A guide to using ABBYY FineReader for text extraction from documents using OCR (Optical Character Recognition).

Adjusting Areas

Step 5. Adjusting Existing Text Areas

Normally, ABBYY will make a text area solely around text, while new paragraphs will sometimes be in different boxes. If the boxes are of the same type, you can just take one box and expand it to cover everything by clicking and dragging at the corners of a box.

Here is a screen shot of ABBYY's first-pass capture of segments of a page:

Screen capture of the ABBYY interface showing the premade boxes around text or image areas that are created by default when a new document is first loaded


This screen shot shows the result of multiple text areas combined into one:

Screen capture of the ABBYY interface showing the result when a user has combined multiple capture boxes into just a few.

 

The default shape of an area is a rectangle, but sometimes parts of a document you wish to recognize cannot fit in a simple rectangle. Let’s say you want all the text to be in one text box, as in this screen shot of irregular text that is not easily capture by a rectangular text-area box:

Screen capture of the ABBYY inteface showing the difficulty of merging capture-area boxes when the text is an irregular shape.

Expanding as in the previous method will not work because of the irregular shape. If you click on the area you wish to expand, a floating toolbar will appear that looks like this image:

Screen capture of the popup ribbon toolbox that appears when a text-capture area is highlighted.

The two dashed boxes with the plus and minus sign are for creating and deleting areas in relation to the text box you clicked on. If you press on the dashed box with the plus sign, you can create a text box that can connect the disconnected ones.

Note: Merging areas that are arranged side-by-side would lead the text pane to output the text in one straight line, so if you want two separate columns, be sure to have two separate text areas.
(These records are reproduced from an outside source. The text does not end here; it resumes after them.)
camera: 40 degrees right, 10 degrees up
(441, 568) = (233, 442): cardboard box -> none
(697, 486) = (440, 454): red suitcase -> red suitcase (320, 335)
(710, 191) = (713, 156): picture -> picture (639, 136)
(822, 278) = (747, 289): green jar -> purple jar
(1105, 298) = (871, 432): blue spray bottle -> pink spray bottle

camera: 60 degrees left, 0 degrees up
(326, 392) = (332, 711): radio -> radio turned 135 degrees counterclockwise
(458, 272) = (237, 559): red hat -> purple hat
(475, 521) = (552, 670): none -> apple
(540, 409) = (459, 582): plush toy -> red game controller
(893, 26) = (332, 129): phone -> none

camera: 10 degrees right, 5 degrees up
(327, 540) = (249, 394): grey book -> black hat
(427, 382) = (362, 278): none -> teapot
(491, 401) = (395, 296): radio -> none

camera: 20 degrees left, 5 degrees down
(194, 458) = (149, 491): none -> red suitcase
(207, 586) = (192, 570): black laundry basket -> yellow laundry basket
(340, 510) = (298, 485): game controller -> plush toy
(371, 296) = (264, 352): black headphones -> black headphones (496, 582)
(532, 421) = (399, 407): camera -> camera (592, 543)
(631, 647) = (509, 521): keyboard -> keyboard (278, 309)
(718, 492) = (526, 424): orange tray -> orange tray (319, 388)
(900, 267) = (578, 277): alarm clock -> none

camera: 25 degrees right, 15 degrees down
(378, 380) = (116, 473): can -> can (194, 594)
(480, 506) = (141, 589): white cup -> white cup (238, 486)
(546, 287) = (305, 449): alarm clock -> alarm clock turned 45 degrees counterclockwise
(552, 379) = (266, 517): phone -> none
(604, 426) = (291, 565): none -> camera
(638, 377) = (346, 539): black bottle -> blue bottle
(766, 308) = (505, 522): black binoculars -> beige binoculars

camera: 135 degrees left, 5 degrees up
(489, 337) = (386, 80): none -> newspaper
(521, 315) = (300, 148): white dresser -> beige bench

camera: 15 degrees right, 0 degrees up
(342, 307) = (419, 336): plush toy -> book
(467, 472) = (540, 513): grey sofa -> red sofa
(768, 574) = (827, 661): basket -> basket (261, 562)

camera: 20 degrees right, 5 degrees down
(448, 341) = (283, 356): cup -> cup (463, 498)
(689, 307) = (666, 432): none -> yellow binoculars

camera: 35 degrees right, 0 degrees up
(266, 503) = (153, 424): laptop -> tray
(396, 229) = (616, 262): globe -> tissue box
Again, the zoom pane can be used for more precise adjustments of the areas. The same will work for picture areas.

Step 6. Working with Tables

For tables, however, there are different options that pop up when one clicks on the text-recognized area. Here is a screen shot of the ribbon toolbar that appears:

Screen capture of the ABBYY ribbon toolbar that pops up when a table capture box is highlighted.

This ribbon menu will let you separate parts of the table into rows and columns, delete separators, and analyze the area created into a table so you don’t manually have to do it.


As you can see in this image, ABBYY did not recognize this page of the document as a table despite its table-like layout into rows and two columns:

Screen capture of ABBYY interface showing what happens when the software fails to adequately capture a table on a page and needs user intervention to improve the capture.


Using the Table tool from the toolbar, we can create a table area, as in this image showing the blue text area drawn over the table area:

Screen capture showing a blue table area drawn around a table in a text.


Because the table has not been separated into any columns or rows, we must do this manually using the pop-up toolbar.

Select the tool option showing a table with the wand in front. ABBYY will try to guess where the lines would be and will draw them within the blue table recognition area, as in this screen shot:

Screen capture of ABBYY interface showing a properly created table capture area with divisions where table rows and columns are.

Now the software has placed columns and rows mostly where they should be. Still, there are a couple of mistakes. If you look in the zoom pane, ABBYY has created an extra row where there shouldn’t be.

In this case, you select from the pop-up toolbar the icon with the red X. Moving your cursor to the line you want deleted and click on it. This will delete the dividing line.

Dedicating time in ABBYY to adjusting the locations and number of recognition areas that the program attempts based on auto-detection pays off. It leads to much better results and less time spent in post-processing fixes to output.